A mixture model with Poisson and zero-truncated Poisson components to analyze road traffic accidents in Turkey

The analysis of traffic accident data is crucial to address numerous concerns, such as understanding contributing factors in an accident's chain-of-events, identifying hotspots, and informing policy decisions about road safety management. The majority of statistical models employed for analyzing traffic accident data are logically count regression models (commonly Poisson regression) since a count–like the number of accidents–is used as the response. However, features of the observed data frequently do not make the Poisson distribution a tenable assumption. For example, observed data rarely demonstrate an equal mean and variance and often times possess excess zeros. Sometimes, data may have heterogeneous structure consisting of a mixture of populations, rather than a single population. In such data analyses, mixtures-of-Poisson-regression models can be used.
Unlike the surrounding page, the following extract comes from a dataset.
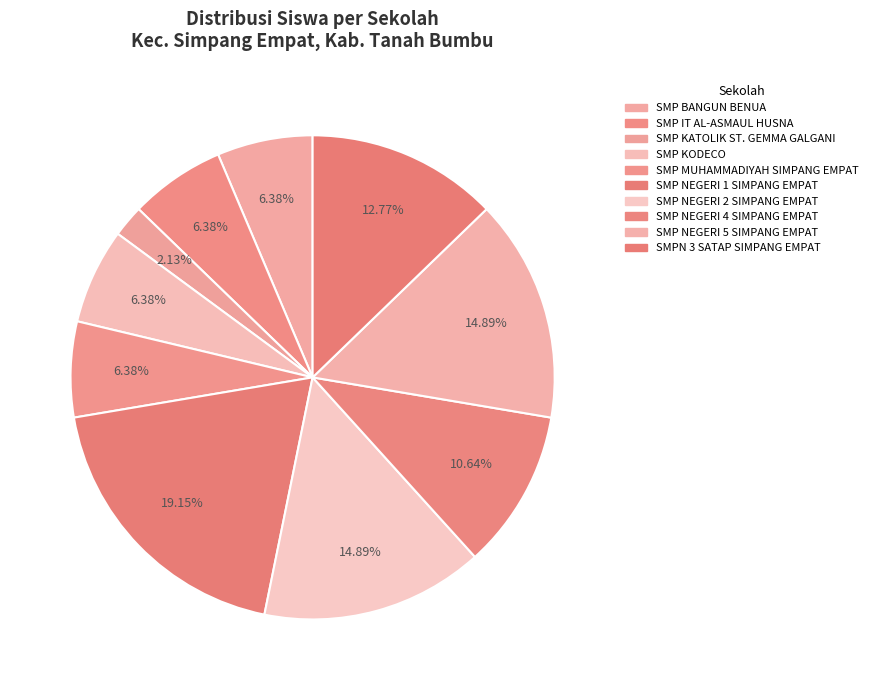

To the nearest percent, what is the difference between the largest and smallest slice percentages?

17%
In this study, the number of injuries resulting from casualties of traffic accidents registered by the General Directorate of Security (Turkey, 2005–2014) are modeled using a novel mixture distribution with two components: a Poisson and zero-truncated-Poisson distribution. Such a model differs from existing mixture models in literature where the components are either all Poisson distributions or all zero-truncated Poisson distributions. The proposed model is compared with the Poisson regression model via simulation and in the analysis of the traffic data.